— START OF DATASET —

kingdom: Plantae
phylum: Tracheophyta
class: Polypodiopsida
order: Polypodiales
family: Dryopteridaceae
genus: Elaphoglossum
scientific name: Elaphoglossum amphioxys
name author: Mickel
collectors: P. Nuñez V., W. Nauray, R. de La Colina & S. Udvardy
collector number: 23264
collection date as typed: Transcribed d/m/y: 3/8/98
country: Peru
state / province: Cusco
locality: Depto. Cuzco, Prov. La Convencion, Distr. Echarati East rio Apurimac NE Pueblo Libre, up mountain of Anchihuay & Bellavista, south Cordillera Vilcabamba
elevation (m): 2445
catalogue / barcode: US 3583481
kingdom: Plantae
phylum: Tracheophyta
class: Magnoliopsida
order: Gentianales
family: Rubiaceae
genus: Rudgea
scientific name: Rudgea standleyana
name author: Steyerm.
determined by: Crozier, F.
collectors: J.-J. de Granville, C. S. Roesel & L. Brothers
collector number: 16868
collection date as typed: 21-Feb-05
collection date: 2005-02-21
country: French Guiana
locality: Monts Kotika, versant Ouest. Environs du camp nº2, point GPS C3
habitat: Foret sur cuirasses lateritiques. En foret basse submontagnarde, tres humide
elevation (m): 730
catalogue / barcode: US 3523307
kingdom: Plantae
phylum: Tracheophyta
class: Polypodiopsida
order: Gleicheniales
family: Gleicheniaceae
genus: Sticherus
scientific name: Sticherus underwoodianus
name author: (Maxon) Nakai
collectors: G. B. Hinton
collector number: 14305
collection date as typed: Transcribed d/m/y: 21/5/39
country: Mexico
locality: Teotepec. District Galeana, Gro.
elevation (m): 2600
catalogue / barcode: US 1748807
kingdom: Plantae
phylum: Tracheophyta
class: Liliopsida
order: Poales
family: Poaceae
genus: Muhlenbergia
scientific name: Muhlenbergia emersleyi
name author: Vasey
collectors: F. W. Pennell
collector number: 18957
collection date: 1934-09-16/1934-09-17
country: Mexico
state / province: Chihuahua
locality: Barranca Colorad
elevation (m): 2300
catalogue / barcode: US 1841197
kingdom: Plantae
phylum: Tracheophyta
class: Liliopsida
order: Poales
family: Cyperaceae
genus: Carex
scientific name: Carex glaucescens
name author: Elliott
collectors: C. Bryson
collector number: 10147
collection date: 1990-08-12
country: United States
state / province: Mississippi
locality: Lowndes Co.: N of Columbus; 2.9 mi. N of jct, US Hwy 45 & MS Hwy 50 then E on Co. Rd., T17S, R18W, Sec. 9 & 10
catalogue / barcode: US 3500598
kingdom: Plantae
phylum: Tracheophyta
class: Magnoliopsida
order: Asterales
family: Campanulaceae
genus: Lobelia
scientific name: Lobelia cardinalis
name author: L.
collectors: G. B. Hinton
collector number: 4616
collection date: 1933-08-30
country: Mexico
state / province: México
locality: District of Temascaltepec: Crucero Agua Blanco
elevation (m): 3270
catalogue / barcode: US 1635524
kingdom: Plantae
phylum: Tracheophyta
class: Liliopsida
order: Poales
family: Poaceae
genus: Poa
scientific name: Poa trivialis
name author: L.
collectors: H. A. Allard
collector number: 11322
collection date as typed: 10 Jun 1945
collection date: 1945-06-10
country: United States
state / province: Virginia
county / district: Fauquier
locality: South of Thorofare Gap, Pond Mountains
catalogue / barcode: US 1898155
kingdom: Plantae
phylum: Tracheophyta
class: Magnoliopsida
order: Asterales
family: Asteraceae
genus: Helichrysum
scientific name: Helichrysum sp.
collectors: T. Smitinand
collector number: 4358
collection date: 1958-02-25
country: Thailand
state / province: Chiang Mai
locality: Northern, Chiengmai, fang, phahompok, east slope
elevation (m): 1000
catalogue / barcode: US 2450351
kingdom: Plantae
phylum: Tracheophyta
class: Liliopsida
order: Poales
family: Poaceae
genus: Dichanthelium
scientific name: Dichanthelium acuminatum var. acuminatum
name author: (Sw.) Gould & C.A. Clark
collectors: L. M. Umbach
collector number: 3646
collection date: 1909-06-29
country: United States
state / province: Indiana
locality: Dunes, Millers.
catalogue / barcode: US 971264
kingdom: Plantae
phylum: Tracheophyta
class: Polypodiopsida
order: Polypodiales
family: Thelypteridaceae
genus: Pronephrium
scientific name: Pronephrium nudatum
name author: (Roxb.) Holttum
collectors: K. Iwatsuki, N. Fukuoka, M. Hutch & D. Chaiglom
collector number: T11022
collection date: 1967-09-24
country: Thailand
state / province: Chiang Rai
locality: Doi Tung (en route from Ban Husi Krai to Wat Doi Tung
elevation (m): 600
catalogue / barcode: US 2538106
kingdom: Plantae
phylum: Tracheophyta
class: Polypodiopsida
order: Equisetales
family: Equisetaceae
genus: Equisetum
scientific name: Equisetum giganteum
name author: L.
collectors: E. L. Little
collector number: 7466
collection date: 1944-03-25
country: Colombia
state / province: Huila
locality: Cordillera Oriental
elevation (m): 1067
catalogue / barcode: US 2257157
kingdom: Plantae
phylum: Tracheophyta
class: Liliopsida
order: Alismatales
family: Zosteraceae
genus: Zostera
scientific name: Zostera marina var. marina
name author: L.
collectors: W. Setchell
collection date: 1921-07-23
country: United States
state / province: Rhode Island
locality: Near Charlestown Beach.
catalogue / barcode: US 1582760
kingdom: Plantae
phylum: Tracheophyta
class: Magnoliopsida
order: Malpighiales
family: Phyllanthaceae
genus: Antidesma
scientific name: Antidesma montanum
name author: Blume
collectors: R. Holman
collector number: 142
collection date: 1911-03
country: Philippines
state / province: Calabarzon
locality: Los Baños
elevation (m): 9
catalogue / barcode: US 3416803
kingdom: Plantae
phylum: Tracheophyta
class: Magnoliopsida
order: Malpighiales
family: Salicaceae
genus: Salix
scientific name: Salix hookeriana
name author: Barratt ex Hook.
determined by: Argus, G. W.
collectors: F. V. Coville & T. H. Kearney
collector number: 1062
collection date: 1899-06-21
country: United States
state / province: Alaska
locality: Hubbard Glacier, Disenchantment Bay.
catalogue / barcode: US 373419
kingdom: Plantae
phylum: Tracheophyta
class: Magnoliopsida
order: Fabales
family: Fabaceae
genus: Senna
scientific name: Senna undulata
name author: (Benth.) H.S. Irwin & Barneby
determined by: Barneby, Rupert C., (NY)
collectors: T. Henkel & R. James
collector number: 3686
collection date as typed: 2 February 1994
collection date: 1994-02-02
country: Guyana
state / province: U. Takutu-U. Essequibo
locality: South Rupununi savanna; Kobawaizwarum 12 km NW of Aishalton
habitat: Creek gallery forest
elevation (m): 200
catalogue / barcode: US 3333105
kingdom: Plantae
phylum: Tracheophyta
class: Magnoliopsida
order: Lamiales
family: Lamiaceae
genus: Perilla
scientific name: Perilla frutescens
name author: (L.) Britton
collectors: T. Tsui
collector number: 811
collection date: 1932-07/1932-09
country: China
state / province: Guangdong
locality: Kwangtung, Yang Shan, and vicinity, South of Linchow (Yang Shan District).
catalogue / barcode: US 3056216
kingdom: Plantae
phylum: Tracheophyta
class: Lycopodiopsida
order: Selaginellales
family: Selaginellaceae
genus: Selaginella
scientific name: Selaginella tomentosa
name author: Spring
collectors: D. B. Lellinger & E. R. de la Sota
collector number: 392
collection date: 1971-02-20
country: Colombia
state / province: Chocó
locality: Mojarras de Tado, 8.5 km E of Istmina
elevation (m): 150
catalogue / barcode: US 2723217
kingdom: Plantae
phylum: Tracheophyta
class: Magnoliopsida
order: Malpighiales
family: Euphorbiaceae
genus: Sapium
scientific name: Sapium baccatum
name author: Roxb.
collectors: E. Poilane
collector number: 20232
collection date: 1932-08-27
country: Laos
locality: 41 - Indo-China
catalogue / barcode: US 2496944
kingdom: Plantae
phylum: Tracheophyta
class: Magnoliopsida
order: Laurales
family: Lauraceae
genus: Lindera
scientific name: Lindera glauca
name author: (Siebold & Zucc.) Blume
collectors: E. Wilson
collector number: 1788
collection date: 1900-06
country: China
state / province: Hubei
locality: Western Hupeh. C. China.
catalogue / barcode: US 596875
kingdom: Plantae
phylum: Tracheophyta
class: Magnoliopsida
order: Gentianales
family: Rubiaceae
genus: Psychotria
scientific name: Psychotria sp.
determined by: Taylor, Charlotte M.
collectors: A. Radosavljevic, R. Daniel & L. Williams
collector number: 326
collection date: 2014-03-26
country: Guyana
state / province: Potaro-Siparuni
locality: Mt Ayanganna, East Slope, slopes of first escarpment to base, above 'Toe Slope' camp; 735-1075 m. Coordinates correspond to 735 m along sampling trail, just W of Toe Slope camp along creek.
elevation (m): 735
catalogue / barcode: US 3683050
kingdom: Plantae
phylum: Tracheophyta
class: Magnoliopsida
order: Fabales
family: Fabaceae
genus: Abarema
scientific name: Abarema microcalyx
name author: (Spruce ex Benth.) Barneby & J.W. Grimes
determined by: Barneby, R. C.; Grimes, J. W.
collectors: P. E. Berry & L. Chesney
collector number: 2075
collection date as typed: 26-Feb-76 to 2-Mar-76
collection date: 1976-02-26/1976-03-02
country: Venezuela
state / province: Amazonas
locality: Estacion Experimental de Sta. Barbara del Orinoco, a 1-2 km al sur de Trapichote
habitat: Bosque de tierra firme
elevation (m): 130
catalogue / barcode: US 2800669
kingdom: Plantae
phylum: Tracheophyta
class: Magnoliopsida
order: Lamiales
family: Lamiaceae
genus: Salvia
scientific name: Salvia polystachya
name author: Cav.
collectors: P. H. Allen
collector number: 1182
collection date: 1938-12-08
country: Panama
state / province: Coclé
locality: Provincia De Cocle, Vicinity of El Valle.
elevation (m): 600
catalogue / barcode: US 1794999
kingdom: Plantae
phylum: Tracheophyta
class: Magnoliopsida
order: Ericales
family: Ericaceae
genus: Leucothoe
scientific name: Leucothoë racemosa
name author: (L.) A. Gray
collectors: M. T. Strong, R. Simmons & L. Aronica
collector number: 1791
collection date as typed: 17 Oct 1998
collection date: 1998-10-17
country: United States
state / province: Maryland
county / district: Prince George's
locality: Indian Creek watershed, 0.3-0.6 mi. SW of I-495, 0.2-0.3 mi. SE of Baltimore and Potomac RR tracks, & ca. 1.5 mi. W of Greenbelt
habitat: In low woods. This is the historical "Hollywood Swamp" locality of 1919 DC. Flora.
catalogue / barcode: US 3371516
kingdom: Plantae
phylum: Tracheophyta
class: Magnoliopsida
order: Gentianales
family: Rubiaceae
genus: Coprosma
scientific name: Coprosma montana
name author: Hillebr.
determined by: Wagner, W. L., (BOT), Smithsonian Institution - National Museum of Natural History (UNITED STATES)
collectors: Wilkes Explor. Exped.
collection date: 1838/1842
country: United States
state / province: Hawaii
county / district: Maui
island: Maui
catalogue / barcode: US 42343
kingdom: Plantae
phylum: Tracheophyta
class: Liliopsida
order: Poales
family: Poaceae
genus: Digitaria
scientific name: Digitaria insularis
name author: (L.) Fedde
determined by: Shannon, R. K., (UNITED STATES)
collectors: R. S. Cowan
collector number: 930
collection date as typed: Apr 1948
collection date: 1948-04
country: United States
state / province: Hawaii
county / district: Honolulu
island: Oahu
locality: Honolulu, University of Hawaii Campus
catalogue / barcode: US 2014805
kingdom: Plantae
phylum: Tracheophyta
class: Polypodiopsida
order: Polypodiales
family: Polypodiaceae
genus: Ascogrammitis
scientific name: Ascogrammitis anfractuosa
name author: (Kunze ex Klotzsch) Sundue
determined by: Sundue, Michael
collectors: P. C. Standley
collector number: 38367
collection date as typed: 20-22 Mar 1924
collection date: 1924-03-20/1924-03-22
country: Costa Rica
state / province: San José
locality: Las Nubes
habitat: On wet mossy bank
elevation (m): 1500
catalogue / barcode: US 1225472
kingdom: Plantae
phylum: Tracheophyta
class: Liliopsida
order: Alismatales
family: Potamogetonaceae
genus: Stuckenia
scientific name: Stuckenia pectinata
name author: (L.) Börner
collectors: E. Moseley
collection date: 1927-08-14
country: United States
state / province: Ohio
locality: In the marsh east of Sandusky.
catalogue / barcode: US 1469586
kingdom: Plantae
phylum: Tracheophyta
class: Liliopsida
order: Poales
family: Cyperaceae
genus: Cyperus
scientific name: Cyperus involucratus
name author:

— END OF DATASET —

> [TO DO] Reproduce the listing verbatim. Begin at the line containing "collector number: 3686" and stop after the line containing "country: Laos".

> [COMPLETED TASK]
collector number: 3686
collection date as typed: 2 February 1994
collection date: 1994-02-02
country: Guyana
state / province: U. Takutu-U. Essequibo
locality: South Rupununi savanna; Kobawaizwarum 12 km NW of Aishalton
habitat: Creek gallery forest
elevation (m): 200
catalogue / barcode: US 3333105
kingdom: Plantae
phylum: Tracheophyta
class: Magnoliopsida
order: Lamiales
family: Lamiaceae
genus: Perilla
scientific name: Perilla frutescens
name author: (L.) Britton
collectors: T. Tsui
collector number: 811
collection date: 1932-07/1932-09
country: China
state / province: Guangdong
locality: Kwangtung, Yang Shan, and vicinity, South of Linchow (Yang Shan District).
catalogue / barcode: US 3056216
kingdom: Plantae
phylum: Tracheophyta
class: Lycopodiopsida
order: Selaginellales
family: Selaginellaceae
genus: Selaginella
scientific name: Selaginella tomentosa
name author: Spring
collectors: D. B. Lellinger & E. R. de la Sota
collector number: 392
collection date: 1971-02-20
country: Colombia
state / province: Chocó
locality: Mojarras de Tado, 8.5 km E of Istmina
elevation (m): 150
catalogue / barcode: US 2723217
kingdom: Plantae
phylum: Tracheophyta
class: Magnoliopsida
order: Malpighiales
family: Euphorbiaceae
genus: Sapium
scientific name: Sapium baccatum
name author: Roxb.
collectors: E. Poilane
collector number: 20232
collection date: 1932-08-27
country: Laos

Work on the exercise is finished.